This builds on another recent thread and I thought I would show how I maintain a directory of 14,000 links in a specific vertical market.
1. All of our links (along with company name, address and phone) are in a Filemaker database. If you do not have a database of the names you could use Xenu to generate the list of valid names or otherwise extract them from your website.
2. At the beginning of each month I run Xenu against a local copy of our website. This will pick up non-responding urls, and urls with 403, 404, 301 and 302 code results. It does not identify html refreshes nor websites that have expired and become a MFA or other junk advertising site.
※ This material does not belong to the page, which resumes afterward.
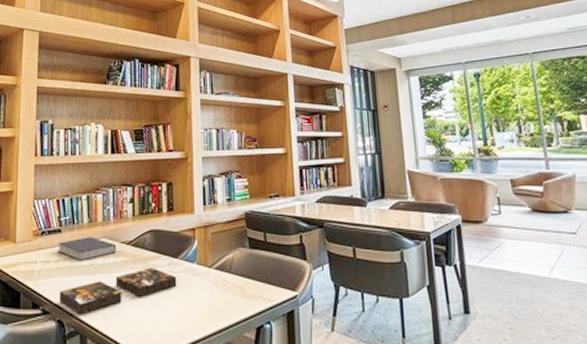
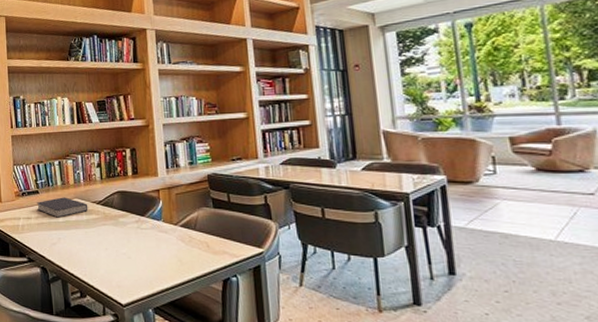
board game: present [59,267,177,315] -> none [41,224,145,263]

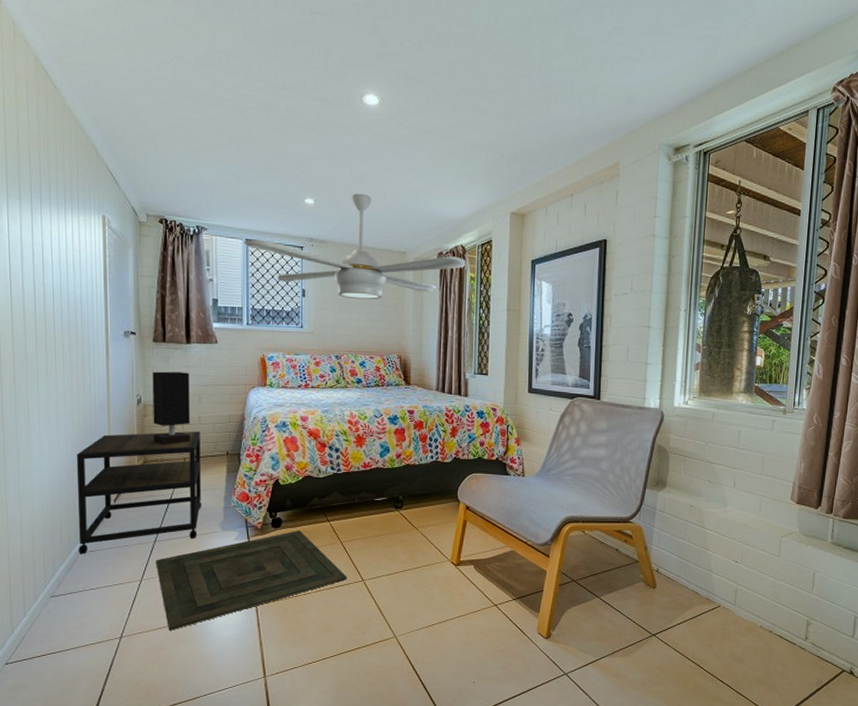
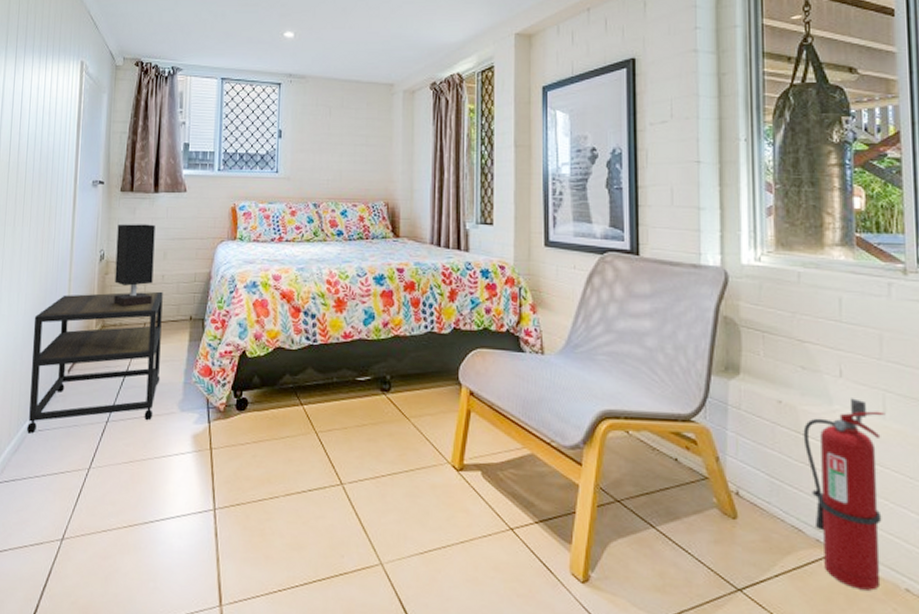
bath mat: present [156,530,347,630] -> none [106,415,323,535]
ceiling fan: present [244,193,466,300] -> none [219,22,463,139]
fire extinguisher: none [705,502,761,629] -> present [803,398,885,591]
3. At the middle of the month to find the problem sites, I use a perl script I wrote that runs on our unix server using:
The script returns 2 files which I open in a simple database. The first file contains every url with the html refresh if it exists, where I look for interdomain transfers done by web designers not knowing how to do a proper 301 server redirect when doing domain transfers. The second file contains the page title and url. Pulling this into the simple database, I scan the list looking for duplicate titles, obvious problems – such as expired websites and other typical problem indicators. I tag the record for every blank title, index titles, etc.
4. I export this tagged list of questionable urls to a file. I take a snapshot of the urls using Snapshotter. My thanks to a previous thread where the idea of viewing snap shots of websites to check validity was mentioned. This posting is my payback to that contributor.
I used Tweek UI from Microsoft to change the default size of the thumbnails viewed in the directory to the maximum 256 pixels wide. Using my 1650 pixel wide monitor I can see 5 in each row and 3 high.
This is large enough to identify problem pages. I had saved the snapshot as a 600 pixel wide snapshot although I seldom look at them and delete them once the run is completed.
I scan the thumbnail images of the websites and look for sites that have become MFA (made for adsense) or search engine feeds as well as other problems.
In this month’s pass I identified about 50 problem sites using Xenu (out of 14,000), and another 10 using the script above. This saves a manual look at the sites. My father-in-law had been looking at the 1000 or so questionable sites every quarter and it would take him about 8 hours to do. I did this in about 1 hour of my time.